The article has some very tired old Australian stereotypes, too, that could benefit from re-examination; like, are children here still ashamed of being smart? A huge surge in private tutoring and an obsession with NAPLAN testing among parents suggests otherwise to me. And what of the idea that Twitter is no place for academic thinkers – my feed is teeming with them and links to their work.
But I absolutely agree with Simmonds’ belief that there is a problem with anti-intellectualism in Australia, I just don’t find her article terribly convincing of the fact. Anyway, if you haven’t had enough of this complaint then Jeff Sparrow makes some of these arguments and others in a great response, “Why Andrew Bolt is not an imbecile” at New Matilda.

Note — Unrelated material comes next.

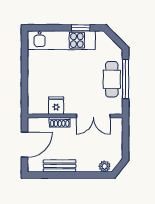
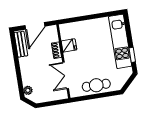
window: (126, 79) -> (98, 96), removed
door: (25, 145) -> (35, 26), hinge flipped
bench: (60, 166) -> (21, 44), moved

And to finish up.. a less controversial view of mine? This article is well worth reading. Anne-Marie Slaughter’s “How to make the U.S. a better place for carers” in The Atlantic:
Focusing on infant mortality is not typically on a white feminist agenda in the U.S.; the babies at risk are children of poverty, who are in turn more likely to be rural whites and ethnic minorities. But an infrastructure of care must provide care for everyone, just as roads and bridges provide transport for anyone who can drive or afford a bus ticket. Care is for the vulnerable, the sick, the disabled, and the dependent. All of us, rich or poor, qualify as vulnerable and dependent for at least some period after birth and before death.